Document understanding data

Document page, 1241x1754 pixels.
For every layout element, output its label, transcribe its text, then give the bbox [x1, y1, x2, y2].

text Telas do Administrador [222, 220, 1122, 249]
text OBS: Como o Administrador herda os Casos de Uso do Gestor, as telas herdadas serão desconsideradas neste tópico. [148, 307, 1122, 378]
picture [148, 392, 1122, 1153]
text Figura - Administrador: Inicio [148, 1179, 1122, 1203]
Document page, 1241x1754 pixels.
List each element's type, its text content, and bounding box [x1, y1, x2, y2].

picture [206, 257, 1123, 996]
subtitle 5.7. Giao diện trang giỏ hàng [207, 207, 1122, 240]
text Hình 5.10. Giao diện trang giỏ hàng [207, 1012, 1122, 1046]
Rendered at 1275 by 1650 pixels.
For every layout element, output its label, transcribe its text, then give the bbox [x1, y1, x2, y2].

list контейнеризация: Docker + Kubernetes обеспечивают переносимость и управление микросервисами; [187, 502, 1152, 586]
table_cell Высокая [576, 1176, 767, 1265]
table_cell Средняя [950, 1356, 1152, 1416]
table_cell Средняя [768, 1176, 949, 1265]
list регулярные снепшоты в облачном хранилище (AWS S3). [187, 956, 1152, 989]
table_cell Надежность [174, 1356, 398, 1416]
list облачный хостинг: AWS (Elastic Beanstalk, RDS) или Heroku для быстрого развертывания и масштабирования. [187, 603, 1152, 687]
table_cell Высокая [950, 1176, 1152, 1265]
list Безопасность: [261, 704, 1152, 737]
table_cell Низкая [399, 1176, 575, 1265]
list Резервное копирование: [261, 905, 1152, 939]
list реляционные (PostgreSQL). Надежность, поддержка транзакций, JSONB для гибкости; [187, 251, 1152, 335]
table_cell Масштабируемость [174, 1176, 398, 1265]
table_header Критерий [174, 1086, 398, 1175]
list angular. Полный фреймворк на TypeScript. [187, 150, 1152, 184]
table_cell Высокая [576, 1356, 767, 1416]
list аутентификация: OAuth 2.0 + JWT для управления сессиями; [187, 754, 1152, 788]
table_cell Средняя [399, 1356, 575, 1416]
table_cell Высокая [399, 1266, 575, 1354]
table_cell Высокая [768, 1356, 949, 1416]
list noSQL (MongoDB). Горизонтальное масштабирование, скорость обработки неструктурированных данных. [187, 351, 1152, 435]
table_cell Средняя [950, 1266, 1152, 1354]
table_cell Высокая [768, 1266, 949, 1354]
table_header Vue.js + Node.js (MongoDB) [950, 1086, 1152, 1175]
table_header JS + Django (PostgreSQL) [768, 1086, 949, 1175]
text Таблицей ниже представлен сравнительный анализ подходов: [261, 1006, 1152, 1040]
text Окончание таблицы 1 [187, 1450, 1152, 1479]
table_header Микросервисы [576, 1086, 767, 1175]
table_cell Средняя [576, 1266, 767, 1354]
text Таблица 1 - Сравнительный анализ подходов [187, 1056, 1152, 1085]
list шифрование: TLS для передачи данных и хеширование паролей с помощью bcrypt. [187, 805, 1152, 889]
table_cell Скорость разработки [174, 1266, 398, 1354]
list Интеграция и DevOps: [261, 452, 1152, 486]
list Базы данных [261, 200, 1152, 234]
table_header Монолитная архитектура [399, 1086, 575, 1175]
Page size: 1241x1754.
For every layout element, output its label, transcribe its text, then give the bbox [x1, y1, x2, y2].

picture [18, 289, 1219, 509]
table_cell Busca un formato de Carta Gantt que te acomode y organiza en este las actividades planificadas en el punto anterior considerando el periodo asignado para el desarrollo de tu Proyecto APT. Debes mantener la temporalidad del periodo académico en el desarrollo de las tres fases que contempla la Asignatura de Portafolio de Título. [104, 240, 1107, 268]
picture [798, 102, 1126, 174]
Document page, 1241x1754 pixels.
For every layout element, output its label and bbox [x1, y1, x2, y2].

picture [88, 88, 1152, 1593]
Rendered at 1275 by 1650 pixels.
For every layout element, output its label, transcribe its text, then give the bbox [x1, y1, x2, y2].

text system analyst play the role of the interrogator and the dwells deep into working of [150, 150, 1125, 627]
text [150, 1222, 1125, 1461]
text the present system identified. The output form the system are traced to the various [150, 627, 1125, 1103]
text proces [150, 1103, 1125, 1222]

## INSTRUCTIONS TO FOLLOW
Could you reproduce all the records exactly?

## RESPONSE
Document page, 1241x1754 pixels.
For every layout element, output its label, transcribe its text, then give the bbox [x1, y1, x2, y2].

text Telas do Administrador [222, 220, 1122, 249]
text OBS: Como o Administrador herda os Casos de Uso do Gestor, as telas herdadas serão desconsideradas neste tópico. [148, 307, 1122, 378]
picture [148, 392, 1122, 1153]
text Figura - Administrador: Inicio [148, 1179, 1122, 1203]
Document page, 1241x1754 pixels.
List each element's type, its text content, and bounding box [x1, y1, x2, y2].

picture [206, 257, 1123, 996]
subtitle 5.7. Giao diện trang giỏ hàng [207, 207, 1122, 240]
text Hình 5.10. Giao diện trang giỏ hàng [207, 1012, 1122, 1046]
Rendered at 1275 by 1650 pixels.
For every layout element, output its label, transcribe its text, then give the bbox [x1, y1, x2, y2].

list контейнеризация: Docker + Kubernetes обеспечивают переносимость и управление микросервисами; [187, 502, 1152, 586]
table_cell Высокая [576, 1176, 767, 1265]
table_cell Средняя [950, 1356, 1152, 1416]
table_cell Средняя [768, 1176, 949, 1265]
list регулярные снепшоты в облачном хранилище (AWS S3). [187, 956, 1152, 989]
table_cell Надежность [174, 1356, 398, 1416]
list облачный хостинг: AWS (Elastic Beanstalk, RDS) или Heroku для быстрого развертывания и масштабирования. [187, 603, 1152, 687]
table_cell Высокая [950, 1176, 1152, 1265]
list Безопасность: [261, 704, 1152, 737]
table_cell Низкая [399, 1176, 575, 1265]
list Резервное копирование: [261, 905, 1152, 939]
list реляционные (PostgreSQL). Надежность, поддержка транзакций, JSONB для гибкости; [187, 251, 1152, 335]
table_cell Масштабируемость [174, 1176, 398, 1265]
table_header Критерий [174, 1086, 398, 1175]
list angular. Полный фреймворк на TypeScript. [187, 150, 1152, 184]
table_cell Высокая [576, 1356, 767, 1416]
list аутентификация: OAuth 2.0 + JWT для управления сессиями; [187, 754, 1152, 788]
table_cell Средняя [399, 1356, 575, 1416]
table_cell Высокая [399, 1266, 575, 1354]
table_cell Высокая [768, 1356, 949, 1416]
list noSQL (MongoDB). Горизонтальное масштабирование, скорость обработки неструктурированных данных. [187, 351, 1152, 435]
table_cell Средняя [950, 1266, 1152, 1354]
table_cell Высокая [768, 1266, 949, 1354]
table_header Vue.js + Node.js (MongoDB) [950, 1086, 1152, 1175]
table_header JS + Django (PostgreSQL) [768, 1086, 949, 1175]
text Таблицей ниже представлен сравнительный анализ подходов: [261, 1006, 1152, 1040]
text Окончание таблицы 1 [187, 1450, 1152, 1479]
table_header Микросервисы [576, 1086, 767, 1175]
table_cell Средняя [576, 1266, 767, 1354]
text Таблица 1 - Сравнительный анализ подходов [187, 1056, 1152, 1085]
list шифрование: TLS для передачи данных и хеширование паролей с помощью bcrypt. [187, 805, 1152, 889]
table_cell Скорость разработки [174, 1266, 398, 1354]
list Интеграция и DevOps: [261, 452, 1152, 486]
list Базы данных [261, 200, 1152, 234]
table_header Монолитная архитектура [399, 1086, 575, 1175]
Page size: 1241x1754.
For every layout element, output its label, transcribe its text, then give the bbox [x1, y1, x2, y2].

picture [18, 289, 1219, 509]
table_cell Busca un formato de Carta Gantt que te acomode y organiza en este las actividades planificadas en el punto anterior considerando el periodo asignado para el desarrollo de tu Proyecto APT. Debes mantener la temporalidad del periodo académico en el desarrollo de las tres fases que contempla la Asignatura de Portafolio de Título. [104, 240, 1107, 268]
picture [798, 102, 1126, 174]
Document page, 1241x1754 pixels.
For every layout element, output its label and bbox [x1, y1, x2, y2].

picture [88, 88, 1152, 1593]
Rendered at 1275 by 1650 pixels.
For every layout element, output its label, transcribe its text, then give the bbox [x1, y1, x2, y2].

text system analyst play the role of the interrogator and the dwells deep into working of [150, 150, 1125, 627]
text [150, 1222, 1125, 1461]
text the present system identified. The output form the system are traced to the various [150, 627, 1125, 1103]
text proces [150, 1103, 1125, 1222]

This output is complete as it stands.